*Exercise requirements*
Reproduce every line of the entries below word for word, with no changes.

*Listed records*
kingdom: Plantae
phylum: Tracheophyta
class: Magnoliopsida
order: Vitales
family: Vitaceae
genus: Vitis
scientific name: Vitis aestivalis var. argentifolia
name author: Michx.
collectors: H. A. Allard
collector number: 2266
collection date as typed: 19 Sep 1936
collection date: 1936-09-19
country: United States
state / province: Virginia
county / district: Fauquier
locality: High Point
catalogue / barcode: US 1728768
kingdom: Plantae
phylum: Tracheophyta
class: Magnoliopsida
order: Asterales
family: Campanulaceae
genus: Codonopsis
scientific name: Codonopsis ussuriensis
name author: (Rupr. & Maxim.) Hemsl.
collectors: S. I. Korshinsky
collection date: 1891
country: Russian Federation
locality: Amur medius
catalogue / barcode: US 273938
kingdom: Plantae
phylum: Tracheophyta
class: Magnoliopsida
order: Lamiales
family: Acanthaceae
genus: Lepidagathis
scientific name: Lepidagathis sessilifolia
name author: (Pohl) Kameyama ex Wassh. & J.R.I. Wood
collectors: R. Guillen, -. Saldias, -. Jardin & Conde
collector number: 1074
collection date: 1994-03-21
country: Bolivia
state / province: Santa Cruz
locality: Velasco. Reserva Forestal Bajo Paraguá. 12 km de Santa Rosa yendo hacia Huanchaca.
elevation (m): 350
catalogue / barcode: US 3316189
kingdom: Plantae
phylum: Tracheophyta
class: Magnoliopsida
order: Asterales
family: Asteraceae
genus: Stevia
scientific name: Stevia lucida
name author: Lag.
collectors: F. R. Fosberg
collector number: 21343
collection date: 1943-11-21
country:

*Worked answer*
kingdom: Plantae
phylum: Tracheophyta
class: Magnoliopsida
order: Vitales
family: Vitaceae
genus: Vitis
scientific name: Vitis aestivalis var. argentifolia
name author: Michx.
collectors: H. A. Allard
collector number: 2266
collection date as typed: 19 Sep 1936
collection date: 1936-09-19
country: United States
state / province: Virginia
county / district: Fauquier
locality: High Point
catalogue / barcode: US 1728768
kingdom: Plantae
phylum: Tracheophyta
class: Magnoliopsida
order: Asterales
family: Campanulaceae
genus: Codonopsis
scientific name: Codonopsis ussuriensis
name author: (Rupr. & Maxim.) Hemsl.
collectors: S. I. Korshinsky
collection date: 1891
country: Russian Federation
locality: Amur medius
catalogue / barcode: US 273938
kingdom: Plantae
phylum: Tracheophyta
class: Magnoliopsida
order: Lamiales
family: Acanthaceae
genus: Lepidagathis
scientific name: Lepidagathis sessilifolia
name author: (Pohl) Kameyama ex Wassh. & J.R.I. Wood
collectors: R. Guillen, -. Saldias, -. Jardin & Conde
collector number: 1074
collection date: 1994-03-21
country: Bolivia
state / province: Santa Cruz
locality: Velasco. Reserva Forestal Bajo Paraguá. 12 km de Santa Rosa yendo hacia Huanchaca.
elevation (m): 350
catalogue / barcode: US 3316189
kingdom: Plantae
phylum: Tracheophyta
class: Magnoliopsida
order: Asterales
family: Asteraceae
genus: Stevia
scientific name: Stevia lucida
name author: Lag.
collectors: F. R. Fosberg
collector number: 21343
collection date: 1943-11-21
country:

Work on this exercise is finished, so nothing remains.